Courtesy Architecture Research Office

The P/A Awards has always been a program with few set rules. Every year, the winners are chosen by a jury of distinguished peers, based on a set of criteria that they determine: a sense of social responsibility, for instance, or the development of new technologies. Underlying all such criteria is always an appreciation of design innovation.
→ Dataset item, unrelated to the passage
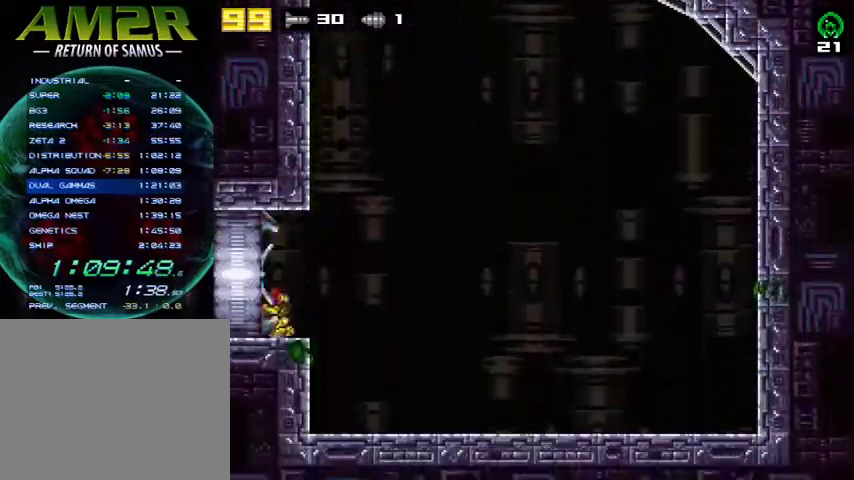
{"buttons": ["DPAD_LEFT"], "right_stick": "center", "events": [[267, "R2", "up"]]}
For this year’s jury—Stan Allen, Adele Chatfield-Taylor, Sarah Dunn, Diane Hoskins, John Peterson, and James Richärd—the core value of progressive design itself overrode all other criteria. The jurors chose to honor nine projects out of a field of some 300, and their choices ranged in typology and scale from a small-but-inventive public library in Baton Rouge, La. (by Trahan Architects), to a 3-million-square-foot city-in-a-cube on the Dubai waterfront (by Adrian Smith + Gordon Gill Architecture).

Our job, as editors, is to package the winning projects into a compelling presentation that makes clear the jury’s intentions. We latched onto one winner, the urban design study “Five Principles for Greenwich South: A Model for Lower Manhattan” (by Architecture Research Office), which posed a single question over and over again: “What if … ?”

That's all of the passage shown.